After saving a momentous commercialized holiday there’s nothing like some sun, sand, and the potential of huge flows of lava to warm you back up after wandering around the North Pole. That’s right: Sam and Max have won a free vacation to Easter Island courtesy of Destiny Travel and Bermuda Triangle air. So dress comfortably, pack a large hat, and get ready to help Sam and Max break those Moai Better Blues.
Sam and Max: Moai Better Blues is the second title in the second season of Telltale Games’s Sam and Max titles(the first was Ice Station Santa) and this one has some changes from the games in the first series that are worthy to mention. Firstly, and most importantly, if you’re regarding this review you’ve probably played your share of adventure games and can remember plenty of times when you were left high and dry in an point and click adventure game by a complex and multi layered puzzle whose steps seemed anything but logical. This was sometimes a problem in the first Sam and Max series but fortunately for us Telltale Games has retooled so that the connections between the puzzles you’re trying to solve have more natural connections. Telltale Games promised this change in Sam and Max Moai Better Blues and they delivered firmly on their promise. The puzzles still take careful observations of the environments and unconventional thinking just the solutions are obvious once you’ve figured them out.

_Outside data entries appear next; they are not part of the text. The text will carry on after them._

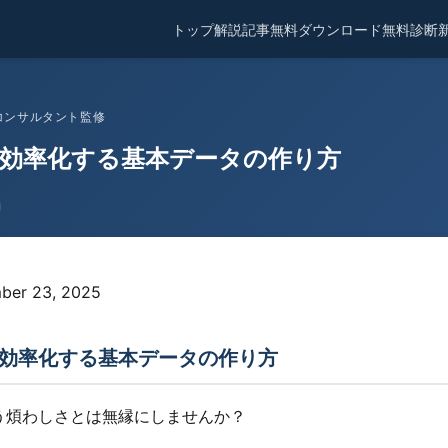
トップ
解説記事
無料ダウンロード
無料診断
金コンサルタント監修
を効率化する基本データの作り方
ber 23, 2025
効率化する基本データの作り方
う煩わしさとは無縁にしませんか？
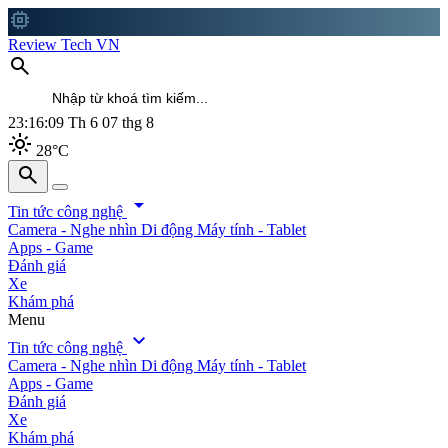
memory
Review Tech VN
search
23:16:11
Th 6 07 thg 8
light_mode
28°C
search
search
arrow_drop_down
Tin tức công nghệ
Camera - Nghe nhìn
Di động
Máy tính - Tablet
Apps - Game
Đánh giá
Xe
Khám phá
Menu
expand_more
Tin tức công nghệ
Camera - Nghe nhìn
Di động
Máy tính - Tablet
Apps - Game
Đánh giá
Xe
Khám phá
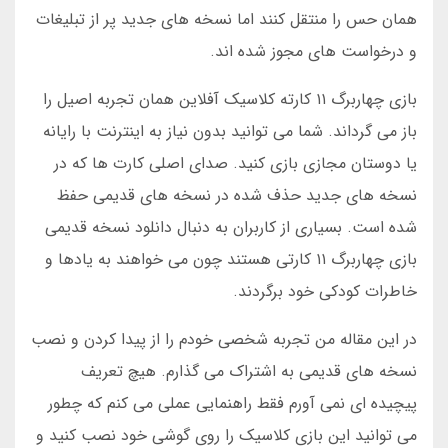
همان حس را منتقل کنند اما نسخه های جدید پر از تبلیغات
و درخواست های مجوز شده اند.
بازی چهاربرگ ۱۱ کارته کلاسیک آفلاین همان تجربه اصیل را
باز می گرداند. شما می توانید بدون نیاز به اینترنت با رایانه
یا دوستان مجازی بازی کنید. صدای اصلی کارت ها که در
نسخه های جدید حذف شده در نسخه های قدیمی حفظ
شده است. بسیاری از کاربران به دنبال دانلود نسخه قدیمی
بازی چهاربرگ ۱۱ کارتی هستند چون می خواهند به یادها و
خاطرات کودکی خود برگردند.
در این مقاله من تجربه شخصی خودم را از پیدا کردن و نصب
نسخه های قدیمی به اشتراک می گذارم. هیچ تعریف
پیچیده ای نمی آورم فقط راهنمایی عملی می کنم که چطور
می توانید این بازی کلاسیک را روی گوشی خود نصب کنید و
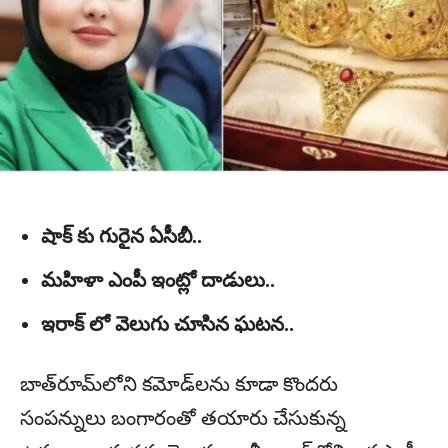
షాక్ కు గురైన ఏసీబీ..
మహిళా ఎంపీ ఇంట్లో దాడులు..
ఇరాక్ లో వెలుగు చూసిన ఘటన..
బాత్‌రూమ్‌లోని కమోడ్‌లను కూడా కొందరు
సంపన్నులు బంగారంతో తయారు చేసుకున్న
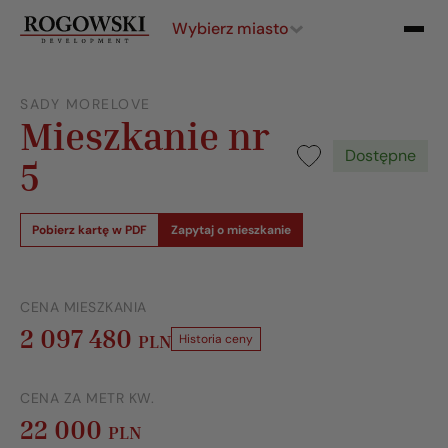
Wybierz miasto
SADY MORELOVE
Mieszkanie nr
Dostępne
5
Pobierz kartę w PDF
Zapytaj o mieszkanie
CENA MIESZKANIA
2 097 480
PLN
Historia ceny
CENA ZA METR KW.
22 000
PLN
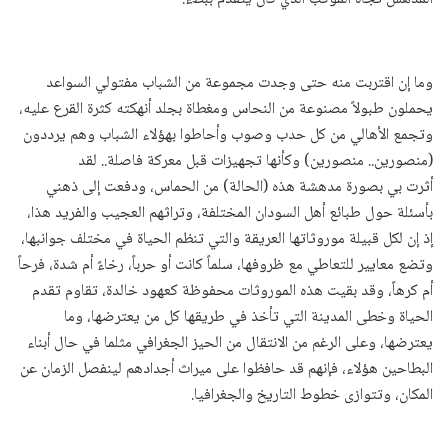
وما إن اقتربت منه حتى وجدت مجموعة من الشباب مفتولي السواعد
يحملون طبولاً مصنوعة من النحاس ومغطاة بجلد أنهكته كثرة القرع عليه،
وتجمع الأهالي من كل حدب وصوب وأحاطوا بهؤلاء الشباب وهم يرددون
(منصورين.. منصورين) وكأنها تجهيزات قبل معركة فاصلة.. لقد
أثرت بي بصورة مدهشة هذه (الحالة) من الحماس، ودفعت إلى ذهني
بأسئلة حول طبائع أهل السودان المختلفة، وتراثهم العجيب والفريد هذا،
إذ إن لكل قبيلة موروثاتها العريقة والتي تنظم الحياة في مختلف جوانبها،
وتضع معايير للتعاطي مع ظروفها، سلماً كانت أو حرباً، رخاءً أم شدة، فرحاً
أم كرهاً، وقد بقيت هذه الموروثات محفوظة كعهود خالدة، تقاوم تقدم
الحياة وخطى المدينة التي تأخذ في طريقها كل من يعترضها، وما
يعترضها، وعلى الرغم من الانتقال من الحيز الجغرافي مثلما في حال أبناء
البطاحين هؤلاء، فإنهم قد حافظوا على ميراث أجدادهم لينفصل الزمان عن
المكان، وتتوازى خطوط التاريخ والجغرافيا.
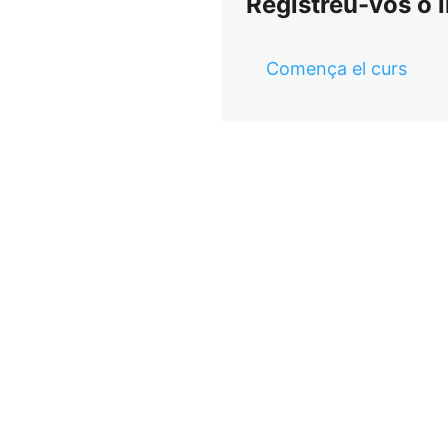
Registreu-vos o i
Comença el curs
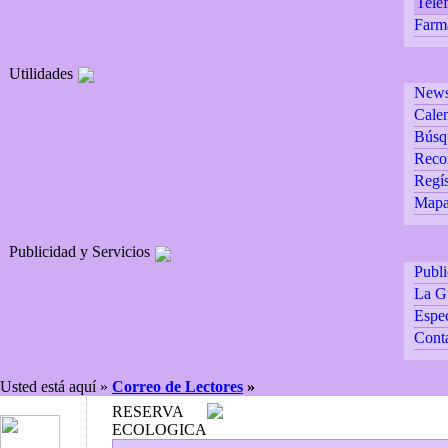
Teléf
Farm
Utilidades
Newsl
Calen
Búsq
Reco
Regís
Mapa 
Publicidad y Servicios
Publ
La G
Espec
Cont
Usted está aquí »
Correo de Lectores
»
RESERVA
ECOLOGICA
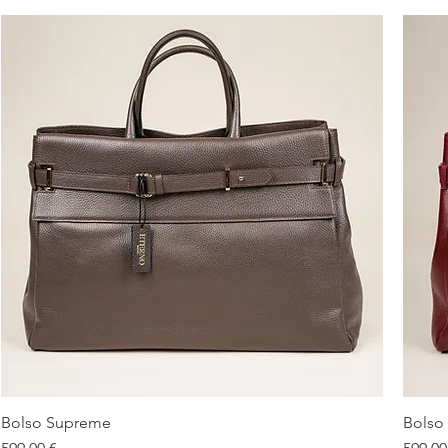
Bolso Supreme
Bolso
Vista rápida
Precio
Precio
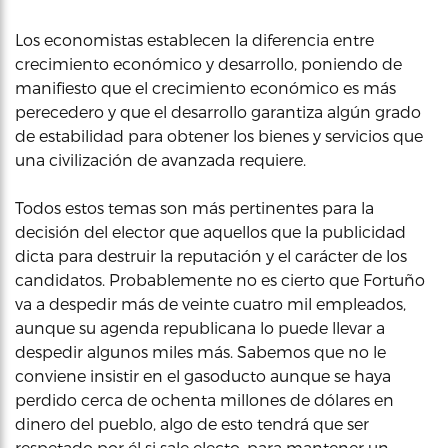
Los economistas establecen la diferencia entre
crecimiento económico y desarrollo, poniendo de
manifiesto que el crecimiento económico es más
perecedero y que el desarrollo garantiza algún grado
de estabilidad para obtener los bienes y servicios que
una civilización de avanzada requiere.
Todos estos temas son más pertinentes para la
decisión del elector que aquellos que la publicidad
dicta para destruir la reputación y el carácter de los
candidatos. Probablemente no es cierto que Fortuño
va a despedir más de veinte cuatro mil empleados,
aunque su agenda republicana lo puede llevar a
despedir algunos miles más. Sabemos que no le
conviene insistir en el gasoducto aunque se haya
perdido cerca de ochenta millones de dólares en
dinero del pueblo, algo de esto tendrá que ser
respetado por él si sale electo, para mantener un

Secondly the landscape of the neighborhood has received a total rework after the events of Ice Station Santa which, in addition to bringing some new and old characters back into the fold. Flint Paper, Sam and Max’s next door neighbor, makes an closer appearance in the newly opened Stinky’s Diner while the new Stinky continually denies her involvement in the disappearance of the old Stinky. That’s a mystery to be solved for later, if at all, because you’ve got more important things on your mind such as a gloomy group of Moai statues, a group of celebrity babies, and the prospect of imminent destruction..but nothing new there, right?
The gameplay that is in place for you to help in solving these problems is the tried and true point and click interface that has served you in such games as Day of The Tentacle and Full Throttle and it serves you equally well here. Some of the screens are a little object cluttered, which can make performing time sensitive puzzles a little complicated, but remember you always have a really big pistol at your command. Use it well, use it well. The mouse also plays a part in one of the new challenges Telltale has introduced into the game and while this requires a certain amount of precision it, and the other puzzles in the game, are not impossible.
The graphics retain their usual cartoonish high quality but for a bonus and to keep things fresh Telltale Games have thrown in a few spiffy graphical touches. They range from items like the glowing green laser grid that crisscrosses the entrance to the bathroom of Bosco’s store(the whole building is in lockdown because of…THEM!) and the door scanner which causes lights to scale up the sides as first Sam and then Max exit and enter. Suffice to say, however, if you’ve liked the graphics you’ve seen in the previous Sam and Max games made by Telltale then you’ll continue to like them now.
The audio hasn’t received any sweeping improvements but is still nothing to sneer at as Telltale has made good choices with the primary and supporting voice actors in this latest Sam and Max title. Firstly is Sam and Max themselves, of course, but the gruff voice tone of Flint Paper, the tough guy attitude of the infant Jimmy Hoffa to the baby Glenn Miller’s slow pace and over all amenable voice causes all of their characters to be well captured and believable…well, as much as talking celebrities who have become infants due to drinking too much Fountain of Youth water can be. If you can suspend disbelief that much, though, you’re cool.